Keep the faith and STAY STRONG!
jesique 01-28-2006, 04:20 PM I don't recommend you go this route unless you're REALLY desperate, but there are always personal bank loans and <gasp> credit cards. As long as you're not using them to go on shopping sprees at the mall, you can consider these resources as a back-up. An education is one of those rare things that is WORTH getting into debt for. I've had to do that before and thankfully everything worked out fine at the end.
Keep the faith and STAY STRONG!
*smile* thanks Emzak...I'm feeling much better today...so thats good.
Apparently...I'm desperate...cuz I've gone this route already. *grin* I've gone the Fasfa route...done the govt. loan deal...and have moved onto personal loans. (i did the credit card thing when in Texas over the summer...never again...I'm still trying to pay the dang thing off)
My reason for this is that the Govt. is no help to me AT all! They won't give me any money...not even a loan. What makes it worse...is because I'm not concidered a real student at NC State (because I only need 4 classes from them) ....I don't qualify for normal private loans...cuz the school won't certify them.

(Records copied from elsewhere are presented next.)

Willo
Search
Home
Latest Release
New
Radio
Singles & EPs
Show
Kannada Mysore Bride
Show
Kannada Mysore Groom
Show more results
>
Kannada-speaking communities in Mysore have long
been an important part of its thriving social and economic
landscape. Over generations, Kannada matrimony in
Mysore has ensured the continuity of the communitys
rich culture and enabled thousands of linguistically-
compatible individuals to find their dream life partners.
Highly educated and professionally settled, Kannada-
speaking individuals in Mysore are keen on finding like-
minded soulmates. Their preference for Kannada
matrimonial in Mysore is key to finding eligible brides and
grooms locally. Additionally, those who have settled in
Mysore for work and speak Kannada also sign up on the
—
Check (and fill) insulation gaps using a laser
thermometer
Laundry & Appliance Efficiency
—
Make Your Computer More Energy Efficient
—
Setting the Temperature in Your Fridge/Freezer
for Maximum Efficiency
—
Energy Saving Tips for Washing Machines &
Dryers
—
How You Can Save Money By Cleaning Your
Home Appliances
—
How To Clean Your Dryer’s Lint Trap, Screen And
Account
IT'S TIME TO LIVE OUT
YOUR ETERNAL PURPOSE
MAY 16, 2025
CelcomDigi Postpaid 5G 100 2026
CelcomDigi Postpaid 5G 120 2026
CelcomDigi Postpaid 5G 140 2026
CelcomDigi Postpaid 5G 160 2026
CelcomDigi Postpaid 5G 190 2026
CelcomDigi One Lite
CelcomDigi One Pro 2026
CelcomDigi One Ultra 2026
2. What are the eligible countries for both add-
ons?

I'm getting to be an old pro at this financial aid hell. I think I've finally got the right loan...now i just need to get everything processed so I can get the money...to get the school off my back. *sigh*
Thankfully I did my first two years at community college...completely paid for...so I only have about 11,000 in student loans. This out of state tuition thing is probably going to double that though...just for 4 classes!
Nadine.
Sorry Nadine for coming in so late....
Life has its up and downs, it all depends on how you handle it. SOund to me like you got that down pat...
You are such an amazing and intelligent young lady, and sounds like you have everything right going for youself...
You go girl!
M
jesique 01-29-2006, 02:00 PM *smile* thank you mimi....

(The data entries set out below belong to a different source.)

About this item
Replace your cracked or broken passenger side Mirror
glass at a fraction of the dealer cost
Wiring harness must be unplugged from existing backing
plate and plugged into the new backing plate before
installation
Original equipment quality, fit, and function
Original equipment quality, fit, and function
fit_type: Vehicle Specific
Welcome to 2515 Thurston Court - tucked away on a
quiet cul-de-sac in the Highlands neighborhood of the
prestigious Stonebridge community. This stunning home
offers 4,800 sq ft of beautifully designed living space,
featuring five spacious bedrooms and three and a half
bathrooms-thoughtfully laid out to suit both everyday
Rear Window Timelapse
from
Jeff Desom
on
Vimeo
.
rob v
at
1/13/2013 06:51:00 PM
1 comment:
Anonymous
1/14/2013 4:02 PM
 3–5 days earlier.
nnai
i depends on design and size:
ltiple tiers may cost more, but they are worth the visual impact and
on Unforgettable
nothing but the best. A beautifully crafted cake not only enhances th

Your words made me smile and were like a hug to me. And I can always use a hug! :D
Nadine.
Lanners05 01-29-2006, 02:03 PM Nadine,
We definately need to talk! You should visit my Myspace and read my blog on my DMV experience! It's www.myspace.com/Leighalanna. And yes, I do feel like we have alot in common. If you ever need to vent, in my profile is my AOL, Yahoo, and MSN handles. I can get my old ICQ number if you need it. But seriously. Not only do I have to register my car, I have to get insurance here because, did you know, that if I get in an accident here in Cali that my TEXAS insurance won't cover because I have a job here? So, we're going through that nightmare too. The lovely times of out of state living. Sadly, by the time we get everything straight, we'll be moving back to Texas in a year! :confused:
Alanna
jesique 01-29-2006, 02:24 PM Alanna,
OH my goodness...I've been reading your blog and laughing my ass off because it's even funnier than my DMV story!!!

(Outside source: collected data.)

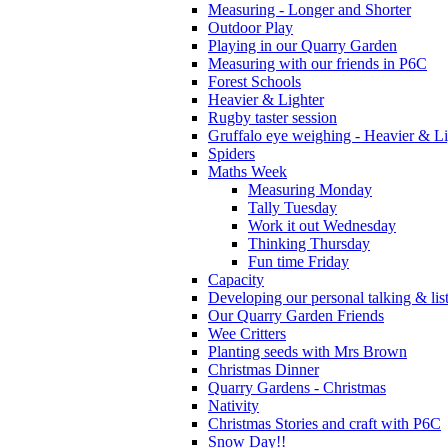
Measuring - Longer and Shorter
Outdoor Play
Playing in our Quarry Garden
Measuring with our friends in P6C
Forest Schools
Heavier & Lighter
Rugby taster session
Gruffalo eye weighing - Heavier & Li
Spiders
Maths Week
Measuring Monday
Tally Tuesday
Work it out Wednesday
Thinking Thursday
Fun time Friday
Capacity
Developing our personal talking & lis
Our Quarry Garden Friends
Wee Critters
Planting seeds with Mrs Brown
Christmas Dinner
Quarry Gardens - Christmas
Nativity
Christmas Stories and craft with P6C
Snow Day!!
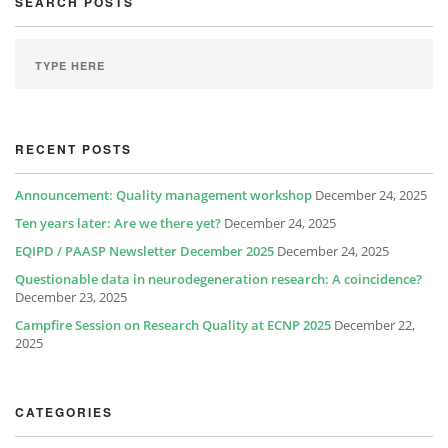
SEARCH POSTS
RECENT POSTS
Announcement: Quality management workshop
December 24, 2025
Ten years later: Are we there yet?
December 24, 2025
EQIPD / PAASP Newsletter December 2025
December 24, 2025
Questionable data in neurodegeneration research: A coincidence?
December 23, 2025
Campfire Session on Research Quality at ECNP 2025
December 22,
2025
CATEGORIES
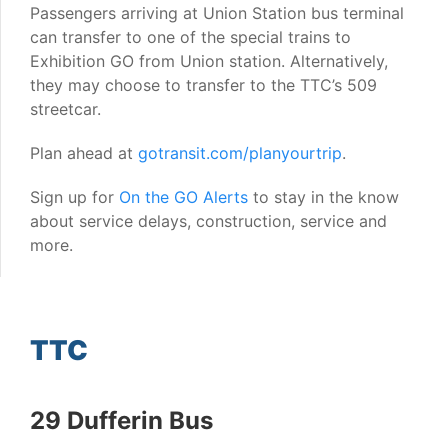
Passengers arriving at Union Station bus terminal
can transfer to one of the special trains to
Exhibition GO from Union station. Alternatively,
they may choose to transfer to the TTC’s 509
streetcar.
Plan ahead at
gotransit.com/planyourtrip
.
Sign up for
On the GO Alerts
to stay in the know
about service delays, construction, service and
more.
TTC
29 Dufferin Bus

I had to get Insurance here too...which was a hassle. I'm scared to register my car...even though I need to...my Texas registration expired in Dec 05! :D
Why did you give up your Texas residency if you're moving back to Texas???!!!
Oh my goodness so we totally need to talk...I've got AIM and yahoo...I'll have to get on one of these days. lol.
Nadine.
Lanners05 01-30-2006, 02:21 AM Well, if you take a job here, you have to register everything. And don't worry, my tags expired in September of 05 ;)
Alanna
jesique 01-31-2006, 12:24 AM Well, if you take a job here, you have to register everything. And don't worry, my tags expired in September of 05 ;)
Alanna
Yikes...that sucks!!! Have you registered your car yet? I'm so freaked out everytime I pass a cop! :D
Nadine.
Lanners05 01-31-2006, 03:28 PM To register, you need to be liscensed and have insurance. To get insurance, you need to be registered and liscensed. Soooooo, I'm not liscensed and have insurance from Texas, so I can go register. Then I can get insured here in Cali. It's a paaaaaaaain!